Esta semana, millones de ordenadores que funcionan perfectamente con Windows 10 quedarán sin protección solo porque no cumplen los requisitos de Windows 11: procesadores posteriores a 2018, módulos TPM, DirectX 12 y otras cosas que tampoco se entienden. ¿Obsolescencia programada? Es más sutil: obsolescencia por desconexión. El aparato no se vuelve obsoleto, eres tú quien se queda obsoleto fuera de la red de seguridad de Microsoft. Un sistema que no se mantiene con parches de seguridad se convierte en una pista de aterrizaje para ciberdelincuentes. Y como Windows, con el 48%, tiene la mayor parte de la cuota de mercado de los ordenadores personales, esta pista es inmensa y muy concurrida.

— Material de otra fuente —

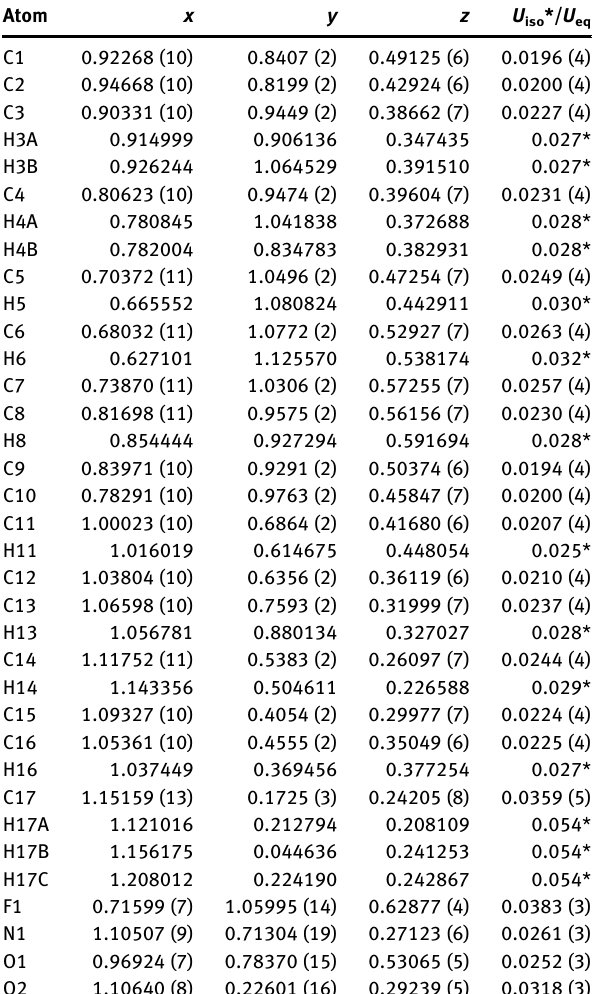
Table  : Fractional atomic coordinates and isotropic or equivalent isotropic displacement parameters (Å 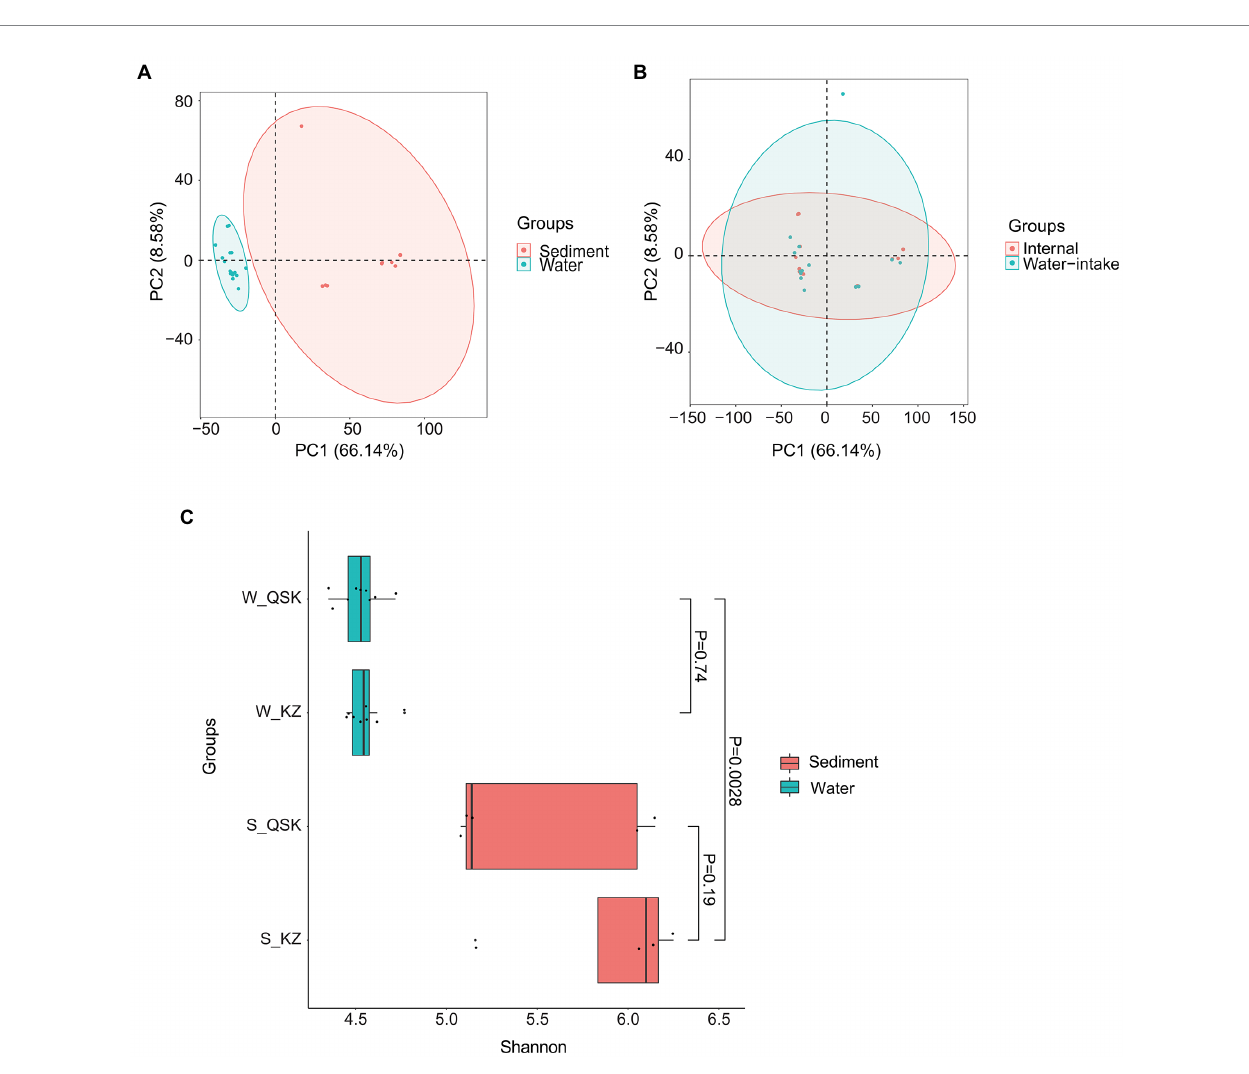
FIGURE 1 PCA and alpha diversity of sediment samples and water samples. (A) PCA of all samples, (B) PCA of water samples; (C) Shannon index of water and sediment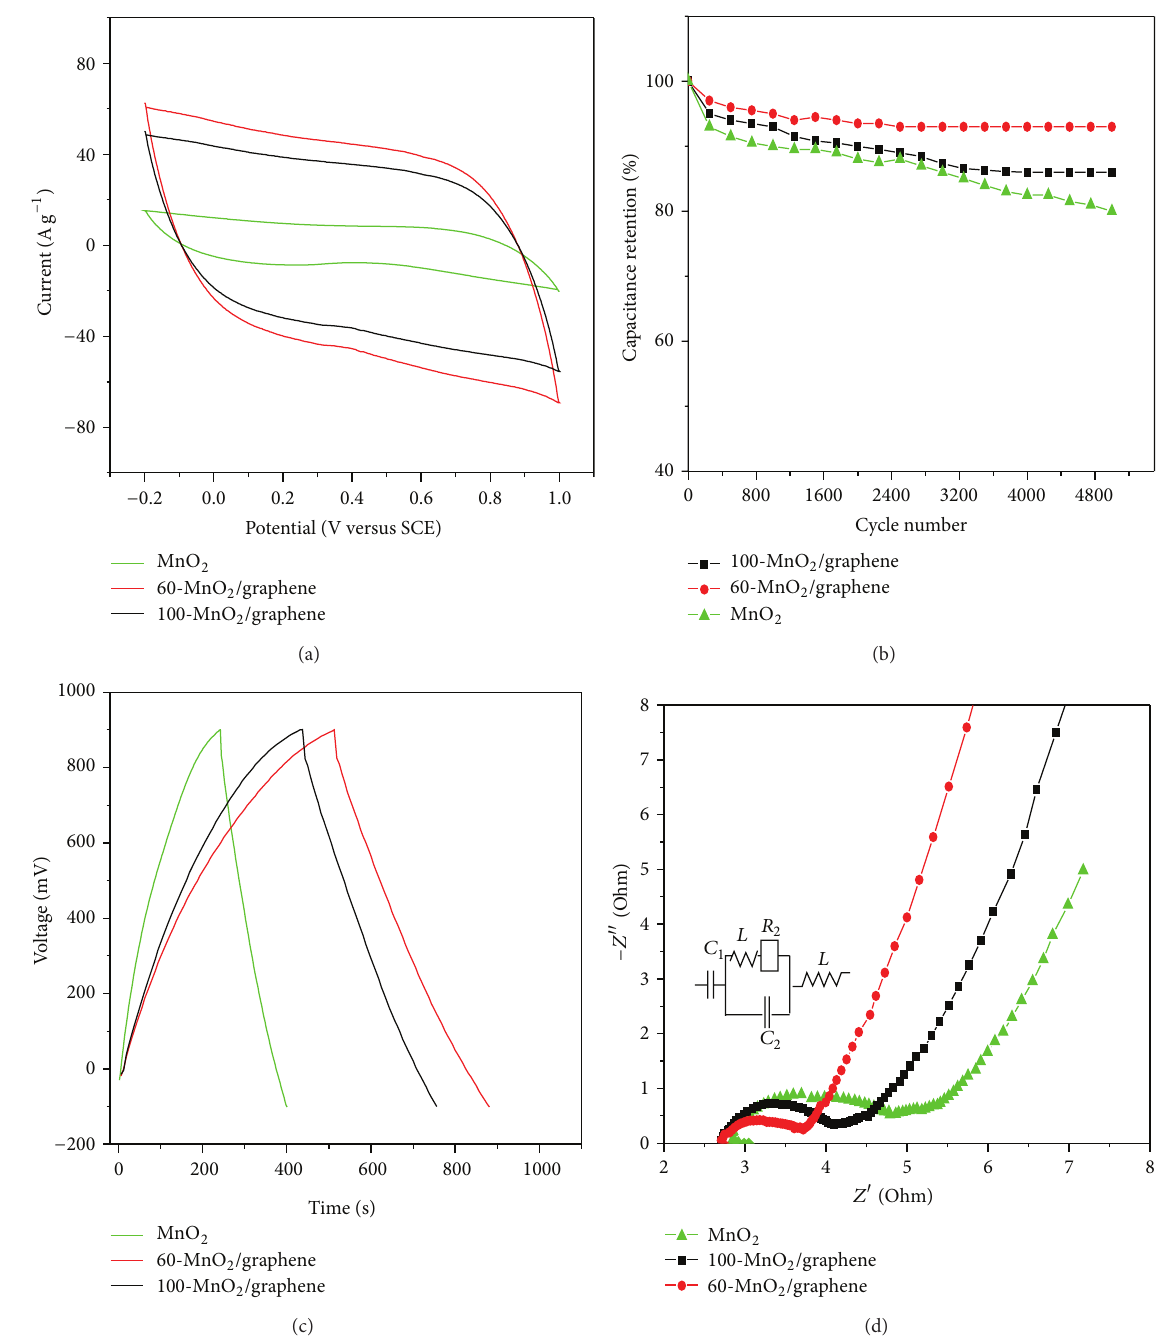
Figure 8: (a) CV curves at 50mV/s. (b) Cycle number at 1A/g. (c) Galvanostatic charge/discharge curves at 1A/g. (d) Nyquist plots of electrodes; inset is the electrical equivalent circuit used for fitting impedance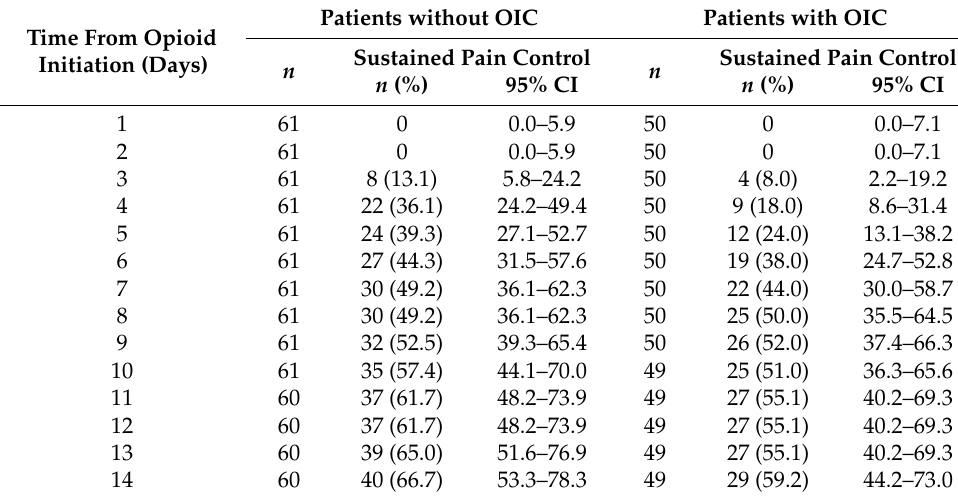
Table 3. Days to Sustained Pain Control in Patients Receiving Opioid Analgesics for Cancer Pain (FAS 2 Inpatient Population).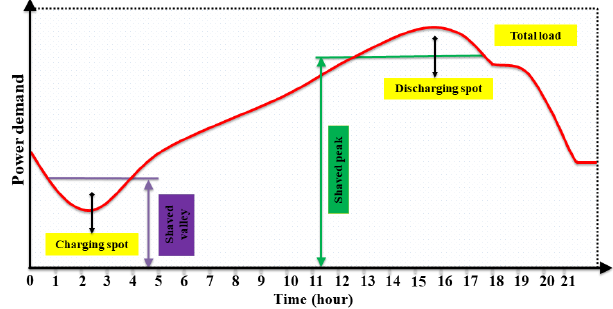
Figure 7. Peak shaving of ESS application [31].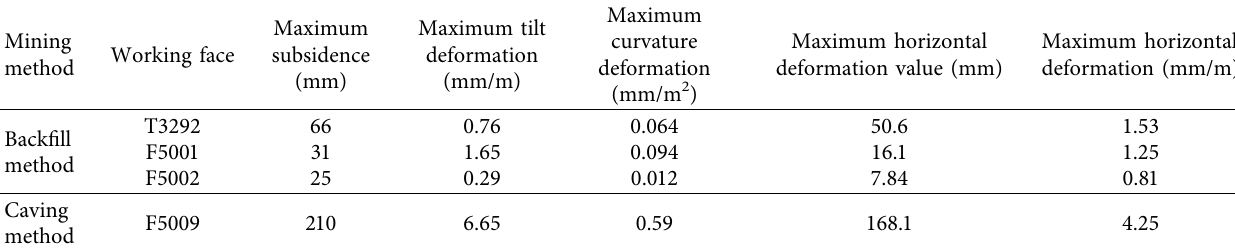
Figure 9: Surface subsidence values (a) on line N for each time period and (b) for each time period at measuring point n 4. Table 3: Comparison of surface deformation parameters between infill mining and collapse mining.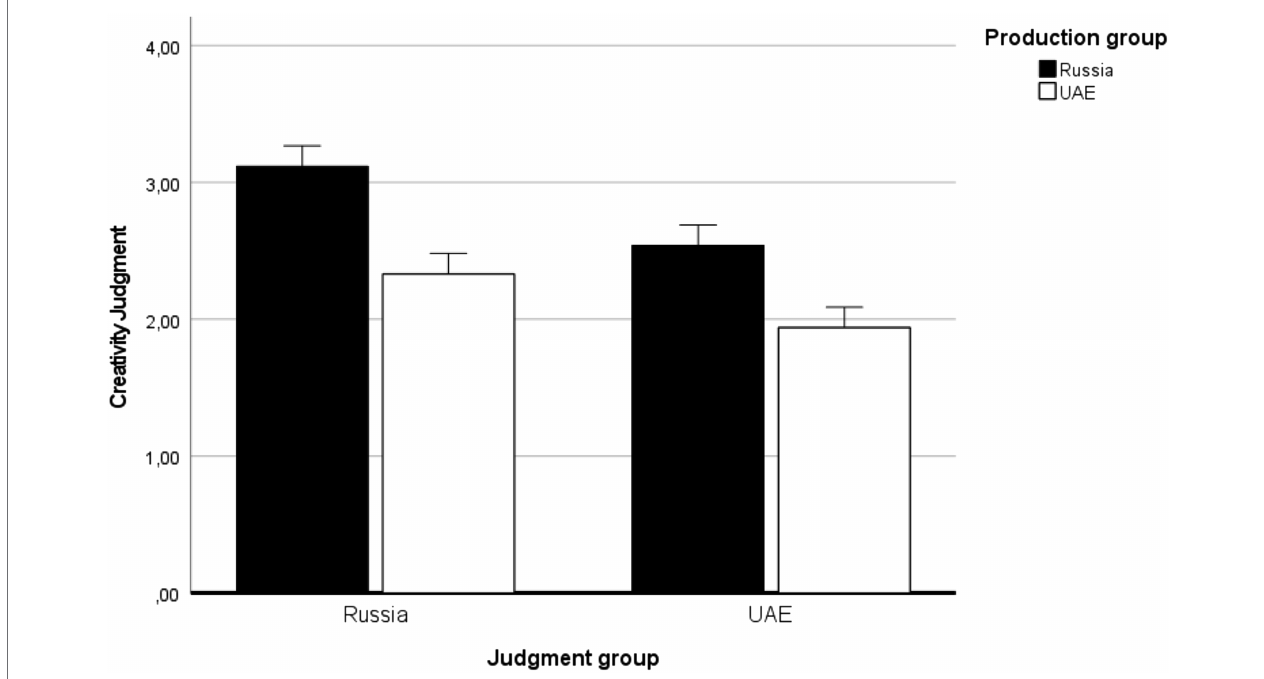
FIGURE 2 | The Russian and Emirati participants’ judgments (Phase II) of the Invented Alien Creature drawings produced by Russian and Emirati participants (Phase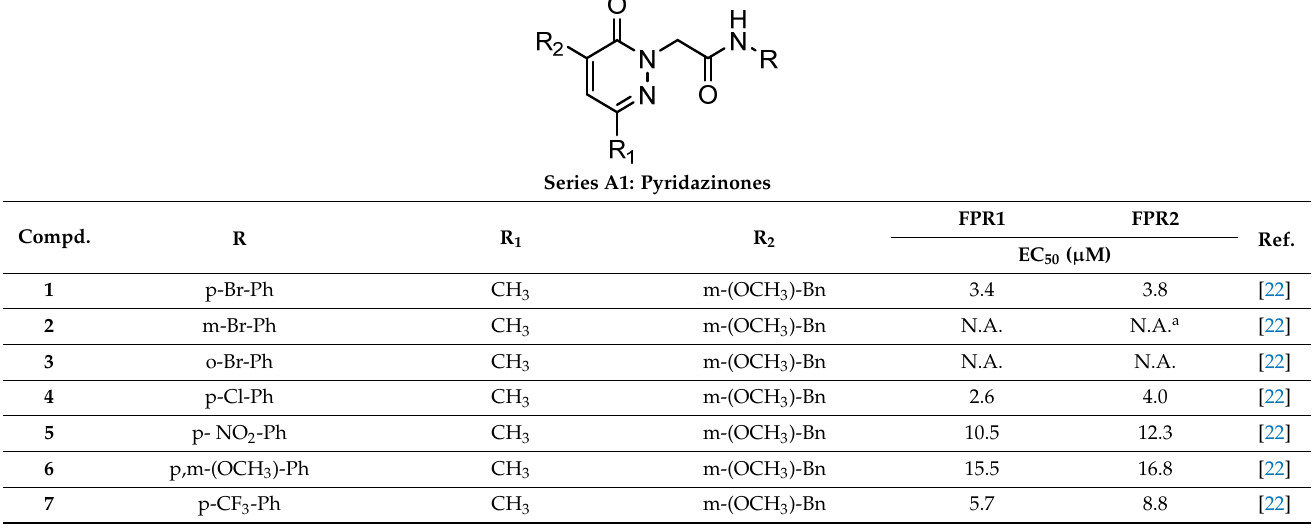
Table 1. Chemical structure and FPR1/FPR2 agonist activity of derivatives used for the evaluation of anti-inflammatory activity in human THP1-Blue cells.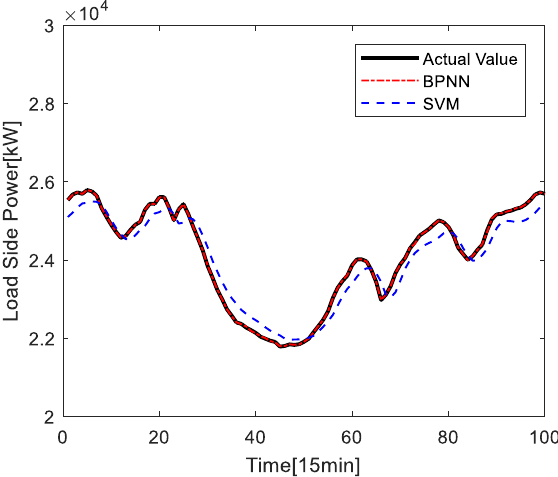
Figure 12. Prediction results of load power in the No. 1 power system.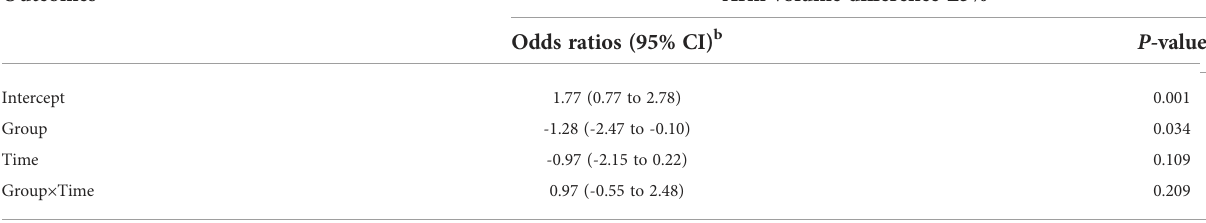
TABLE 6 Results of the binomial generalized linear mixed-effects models with a logic link function for arm volume differences. Outcomes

Si vamos más allá del titular de la noticia, nos daremos cuenta de que el porqué no es tanto técnico como económico y estratégico. Las nuevas herramientas de IA que Microsoft quiere integrar requieren más potencia de cálculo y hardware reciente. Recordemos que Microsoft tiene un acuerdo exclusivo con OpenAI. El modelo de negocio es el conocido como “enmierdamiento” (término acuñado por Cory Doctorow): primero se ofrecen servicios percibidos de alto valor gratis o en modelo freemium; una vez generada la dependencia, llegan las suscripciones. Tareas que las hacíamos nosotros gratis, como redactar correos, resumir informes o crear presentaciones, pasan a ser por suscripción. La renovación forzada de hardware favorece la consolidación de un ecosistema cerrado de servicios de pago que nos hace cada vez más dependientes.
Sin embargo, hay alternativas. Una de ellas es instalar sistemas operativos libres como Linux, que permiten reaprovechar ordenadores antiguos y seguir trabajando de forma segura y eficiente. Y gratis. No es una solución para todo el mundo —requiere una mínima adaptación—, pero demuestra que la caducidad no es inevitable. A fin de cuentas, la mayoría de usos cotidianos que hacemos de un ordenador no son especialmente exigentes: redactar textos, escribir correos, mirar vídeos de YouTube o navegar por internet. Para estas tareas vale prácticamente cualquier máquina fabricada en la última década.
Otra opción, más cara y con la misma lógica de mercado, es MacOS. Con solo un 8% de cuota mundial, los ordenadores Apple son menos atractivos para los ciberdelincuentes, y su vida útil media es más larga. No es la panacea, pero ofrece un margen temporal que Windows a menudo no da. El ordenador es más bonito, el sistema operativo también, pero seguiréis haciendo lo mismo que podríais hacer con un Linux: redactar textos, escribir correos, mirar vídeos de YouTube o navegar por internet.
"Decidir qué sistema operativo utilizas también es decidir qué modelo de relación quieres tener con la tecnología y, por lo tanto, con el mundo"
No estamos hablando de tecnología, sino de conciencia social. Decidir qué sistema operativo utilizas también es decidir qué modelo de relación quieres tener con la tecnología y, por lo tanto, con el mundo: uno en el que eres propietario de tu dispositivo o uno en el que dependes de la ficticia vida útil de una bombilla. El software es la puerta de entrada a la información; quien tiene la llave decide qué ves, hasta cuándo lo puedes ver y en qué condiciones. El hardware puede ser sólido y duradero, pero es el software quien manda: el poder no es del hierro, sino de quien controla el calendario.
Las consecuencias las tenéis en el cajón de casa, aquel de los aparatos antiguos: un móvil que aún se enciende, aquella Palm que recordamos con nostalgia, un portátil que solo dejó de tener soporte, una tableta que cambiaste por una mejor. Multiplicad este cajón por los cerca de 6.000 millones de personas conectadas: según la ONU, en un año se generan más de 60 millones de toneladas de residuos electrónicos en el mundo.
La bombilla de Livermore sigue encendida. No es magia: es ingeniería. La obsolescencia programada —de máquinas y personas— no es una ley natural: es una elección. Y como toda elección, puede ser revertida. Podríamos empezar por no cambiar la bombilla si no está fundida.